▶ **Texto de leitura**

· · · · ·

Paraty (RJ) ; James Ellroy se declara capaz de ser monogâmico. João Ubaldo Ribeiro confessa não gostar de Guimarães Rosa. Peter Estérhazy revela o segredo do pai. Valter Hugo Mãe vai às lágrimas ao declarar o fascínio pelo Brasil. Antonio Candido brinda a plateia com um sensível relato de memórias sobre a amizade com o modernista Oswald de Andrade. Na plateia da Tenda dos Autores, mais de 1,5 mil pessoas batem palmas, aplaudem a cada boa tirada e choram com os escritores. A Festa Literária Internacional de Paraty (Flip) faz a literatura ganhar cara de blockbuster, mas desde a primeira edição, em 2002, cresceu em proporções tão grandes que começa a mudar um pouco de rumo.Organizada pela Casa Azul, uma ONG com sede em Paraty, e idealizada pela editora inglesa Liz Calder, a exemplo de um festival inglês, a Flip nasceu com o lema de independência em relação ao mercado editorial e a proposta de colocar os autores diante do público para discutir ideias e temas relacionados à literatura. Em sua nona edição, nem sempre o tema esteve à frente da intenção de vender o produto.

· · · · ·

▶ **Objetivo proposto a**
Você pode apresentar como lista numerada, sem as linhas em branco, as linhas dos registros que vão da linha que contém "Page size: 1654x1241." até o fim dos registros, incluindo ambas as extremidades?

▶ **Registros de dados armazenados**
· · · · ·

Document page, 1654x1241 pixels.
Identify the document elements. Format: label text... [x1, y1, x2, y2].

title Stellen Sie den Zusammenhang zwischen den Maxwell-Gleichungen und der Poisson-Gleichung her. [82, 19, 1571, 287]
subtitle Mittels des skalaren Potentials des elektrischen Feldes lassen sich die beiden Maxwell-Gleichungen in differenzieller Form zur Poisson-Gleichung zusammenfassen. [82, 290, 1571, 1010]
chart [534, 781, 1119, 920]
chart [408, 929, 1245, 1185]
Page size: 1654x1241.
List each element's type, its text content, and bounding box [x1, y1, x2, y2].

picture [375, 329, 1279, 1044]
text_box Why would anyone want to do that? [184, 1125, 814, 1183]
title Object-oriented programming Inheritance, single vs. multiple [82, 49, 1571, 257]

· · · · ·

▶ **Objetivo proposto b**
Como você daria continuidade ao texto sobre a Festa Literária Internacional de Paraty a partir do ponto em que ele termina?

▶ **Resposta a**
1. Page size: 1654x1241.
2. List each element's type, its text content, and bounding box [x1, y1, x2, y2].
3. picture [375, 329, 1279, 1044]
4. text_box Why would anyone want to do that? [184, 1125, 814, 1183]
5. title Object-oriented programming Inheritance, single vs. multiple [82, 49, 1571, 257]

▶ **Resposta b**
Pela primeira vez, as editoras começam a participar financeiramente da festa. ;A Flip não paga cachê. No começo não havia participação das editoras. Agora não, elas estão participando, elas ajudam na logística do autor;, diz Mauro Munhoz, diretor da Casa Azul. Ele garante que o mercado editorial não pauta a festa, embora boa parte dos autores convidados estejam coincidentemente em processo de lançar livros.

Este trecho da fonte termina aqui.